Démarches internationales
Et d'autres mesures sont prises, désormais non seulement en marchant sur le sol comme si de rien n'était, mais en inclinant respectueusement la tête vers lui. L'UICN a adopté la résolution 007 au Congrès mondial de la nature cette année pour développer un instrument juridique mondial pour la sécurité des sols, et une loi modèle sur la gestion durable des sols a également été approuvée par le Parlement panafricain. L'Union européenne, pour sa part, a approuvé ces derniers mois la directive sur la surveillance des sols et un cadre volontaire de certification carbone grâce auquel les agriculteurs peuvent être indemnisés pour avoir absorbé plus de CO₂.
Ces mesures et le changement de paradigme naissant en matière foncière génèrent également des mouvements économiques et des mécanismes d’investissement. Au sein du comité panaméen, la CNULCD a présenté l'étude qui conclut que des bénéfices allant jusqu'à 35 dollars sont obtenus pour chaque dollar investi. Autre remarque : la COP16, qui s'est tenue en 2024 à Riyad, a connu jusqu'à présent la plus grande présence du secteur privé à ce sommet. D'une part, ce secteur est celui qui contribue le plus à la dégradation des terres, et à son tour est menacé par la perte de production liée à la moindre qualité des sols, c'est pourquoi il appelle à des réglementations pour les adapter en même temps dans toute l'industrie.
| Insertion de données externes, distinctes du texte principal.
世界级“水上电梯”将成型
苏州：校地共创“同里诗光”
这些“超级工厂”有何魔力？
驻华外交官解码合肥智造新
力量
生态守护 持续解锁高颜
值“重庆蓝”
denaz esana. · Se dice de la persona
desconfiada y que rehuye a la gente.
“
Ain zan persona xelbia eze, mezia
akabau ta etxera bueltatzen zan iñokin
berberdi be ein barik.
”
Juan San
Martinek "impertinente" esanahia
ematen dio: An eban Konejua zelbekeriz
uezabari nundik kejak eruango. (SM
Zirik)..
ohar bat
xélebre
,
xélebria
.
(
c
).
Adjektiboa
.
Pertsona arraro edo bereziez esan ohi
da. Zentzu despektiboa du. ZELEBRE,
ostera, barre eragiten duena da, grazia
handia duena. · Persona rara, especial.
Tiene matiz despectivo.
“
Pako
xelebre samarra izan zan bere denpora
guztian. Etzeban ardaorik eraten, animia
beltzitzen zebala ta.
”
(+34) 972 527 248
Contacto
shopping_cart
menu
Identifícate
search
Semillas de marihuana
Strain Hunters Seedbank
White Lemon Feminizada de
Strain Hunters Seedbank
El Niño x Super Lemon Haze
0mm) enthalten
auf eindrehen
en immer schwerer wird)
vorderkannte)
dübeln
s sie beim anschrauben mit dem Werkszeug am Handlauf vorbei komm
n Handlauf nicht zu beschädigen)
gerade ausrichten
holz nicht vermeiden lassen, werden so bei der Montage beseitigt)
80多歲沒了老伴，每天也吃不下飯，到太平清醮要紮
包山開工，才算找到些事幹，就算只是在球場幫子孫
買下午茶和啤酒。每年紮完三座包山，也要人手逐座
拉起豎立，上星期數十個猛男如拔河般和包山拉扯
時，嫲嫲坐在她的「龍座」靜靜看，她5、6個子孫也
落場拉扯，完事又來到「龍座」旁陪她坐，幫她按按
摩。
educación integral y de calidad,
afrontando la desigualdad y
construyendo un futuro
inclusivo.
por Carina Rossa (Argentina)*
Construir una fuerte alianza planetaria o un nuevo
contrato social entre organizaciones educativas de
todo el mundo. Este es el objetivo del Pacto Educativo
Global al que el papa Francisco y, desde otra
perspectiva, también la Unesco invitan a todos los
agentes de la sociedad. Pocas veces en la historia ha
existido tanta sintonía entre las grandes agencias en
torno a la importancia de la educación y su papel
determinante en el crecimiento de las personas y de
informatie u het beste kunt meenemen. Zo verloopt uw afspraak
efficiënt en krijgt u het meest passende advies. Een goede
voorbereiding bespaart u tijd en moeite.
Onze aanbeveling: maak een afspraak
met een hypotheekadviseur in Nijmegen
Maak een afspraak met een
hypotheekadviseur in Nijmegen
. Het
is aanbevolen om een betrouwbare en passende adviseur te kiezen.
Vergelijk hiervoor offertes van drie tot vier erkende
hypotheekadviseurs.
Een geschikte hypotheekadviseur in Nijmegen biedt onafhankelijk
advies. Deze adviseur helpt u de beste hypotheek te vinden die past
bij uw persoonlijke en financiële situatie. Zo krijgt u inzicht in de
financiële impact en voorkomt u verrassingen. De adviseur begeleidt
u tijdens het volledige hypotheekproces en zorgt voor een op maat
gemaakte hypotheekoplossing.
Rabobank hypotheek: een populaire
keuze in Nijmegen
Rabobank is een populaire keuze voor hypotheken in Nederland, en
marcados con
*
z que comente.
Dans le discours d'ouverture du comité panaméen, Osama Faqeeha, vice-ministre de l'Environnement de l'Arabie saoudite et représentant de la présidence du sommet de Riyad, a déclaré que la COP16 comptait environ 100 000 participants, plus que jamais. « C’est un tournant dans la prise de conscience mondiale des impacts de la dégradation des terres et de la sécheresse. » Fouad, qui a remporté en décembre dernier une médaille de reconnaissance pour sa contribution à la durabilité de la fondation Nobel Sustainability Trust, créée par la famille suédoise, a souligné dans sa présentation : « La résilience de nos communautés, de nos économies et de nos écosystèmes dépend de la santé des terres ».
Parce que le sol ne fait pas seulement germer de la nourriture pour les hommes et les animaux ou des fibres textiles, il est aussi la base de minéraux, de sédiments dans lesquels enquêter sur l'histoire et est le gardien du patrimoine enfoui de l'humanité. Julio C. Pachón-Maldonado, docteur en sciences du sol et co-auteur du rapport de l'UICN, suggère de le traiter comme un macro-organisme vivant plutôt que comme une ressource et rappelle que la plupart des antibiotiques en sont également obtenus. « Il conviendrait de le protéger de l'érosion et de favoriser la couverture végétale pour qu'il génère plus de vie », propose le chercheur, qui souligne l'importance de rechercher des solutions locales à chaque défi et de connecter les gens avec le bien dont dépend leur vie, afin qu'ils se rapprochent et le connaissent. Peut-être que vous ne marcherez plus dessus comme ça et que l'expression embrasser le sol retrouvera son sens.